**Tarefa a cumprir:**
Por favor, devolva a entrevista sobre os 50 anos da Mônica na íntegra, sem mudar uma só palavra.
___ Texto apresentado
Gorducha, baixinha e dentuça. Impossível conhecer um adulto ou criança que não saiba de quem estamos falando. Personagem mais célebre dos quadrinhos nacionais, Mônica acaba de fazer 50 anos. E continua um sucesso. Sua única concorrente é ela mesma, ou melhor, a versão adolescente dela, cuja revista, Turma da Mônica Jovem, é campeã de vendas entre os quadrinhos no Brasil. A seguir, o desenhista Maurício de Souza, 77 anos, lembra histórias da aniversariante, fala de personagens novos e do que mais vem por aí.
A Mônica, como muitos de seus personagens, surgiu coadjuvante. Como o senhor percebeu que ela podia ser protagonista?
Maurício de Souza – Durante a criação, você nota como o personagem se movimenta, interage com os outros em um roteiro. O público avisa, escreve, telefona. Fico muito antenado nisso. Minha facilidade de desenvolver um personagem em um roteiro vem da ajuda do público.
Ela é um raro exemplo de protagonista feminina nos quadrinhos. Nunca teve medo de a revista não ser lida por meninos?
M.S. – Não pensei nisso porque naquele momento eu estava criando uma personagem baseada na minha filha Mônica. A gente sempre pensa que o filho vai saber resolver tudo, vai vencer. Então, confiei na Mônica, porque estava confiando na minha filha. E, além disso, sou um feminista declarado. Abri as portas para ela fazer o que quisesse e crescer.
Vários de seus personagens foram inspirados em seus filhos. Como eles lidam com isso? Algum ciúme de Mônica?
M.S. – Se alguém ficou enciumado, não teve coragem de falar (risos) . De qualquer maneira, foi essencial o respeito pela criação artística na família. Outros filhos que se transformaram em personagem sabem que alguns não vão virar revista. Mas são todos igualmente importantes. Não há ciúme, há uma concessão. Até com o último, o Marcelinho, que vai ser criado agora.
______
___ Material reunido
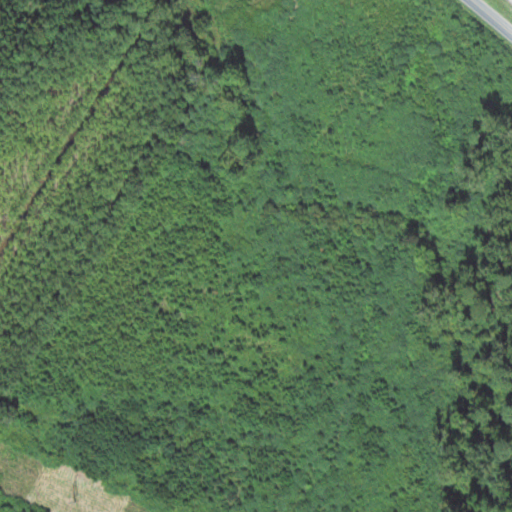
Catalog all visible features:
road: (495, 14)
power tower: (77, 498)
______
**Resultado do exercício:**
Gorducha, baixinha e dentuça. Impossível conhecer um adulto ou criança que não saiba de quem estamos falando. Personagem mais célebre dos quadrinhos nacionais, Mônica acaba de fazer 50 anos. E continua um sucesso. Sua única concorrente é ela mesma, ou melhor, a versão adolescente dela, cuja revista, Turma da Mônica Jovem, é campeã de vendas entre os quadrinhos no Brasil. A seguir, o desenhista Maurício de Souza, 77 anos, lembra histórias da aniversariante, fala de personagens novos e do que mais vem por aí.
A Mônica, como muitos de seus personagens, surgiu coadjuvante. Como o senhor percebeu que ela podia ser protagonista?
Maurício de Souza – Durante a criação, você nota como o personagem se movimenta, interage com os outros em um roteiro. O público avisa, escreve, telefona. Fico muito antenado nisso. Minha facilidade de desenvolver um personagem em um roteiro vem da ajuda do público.
Ela é um raro exemplo de protagonista feminina nos quadrinhos. Nunca teve medo de a revista não ser lida por meninos?
M.S. – Não pensei nisso porque naquele momento eu estava criando uma personagem baseada na minha filha Mônica. A gente sempre pensa que o filho vai saber resolver tudo, vai vencer. Então, confiei na Mônica, porque estava confiando na minha filha. E, além disso, sou um feminista declarado. Abri as portas para ela fazer o que quisesse e crescer.
Vários de seus personagens foram inspirados em seus filhos. Como eles lidam com isso? Algum ciúme de Mônica?
M.S. – Se alguém ficou enciumado, não teve coragem de falar (risos) . De qualquer maneira, foi essencial o respeito pela criação artística na família. Outros filhos que se transformaram em personagem sabem que alguns não vão virar revista. Mas são todos igualmente importantes. Não há ciúme, há uma concessão. Até com o último, o Marcelinho, que vai ser criado agora.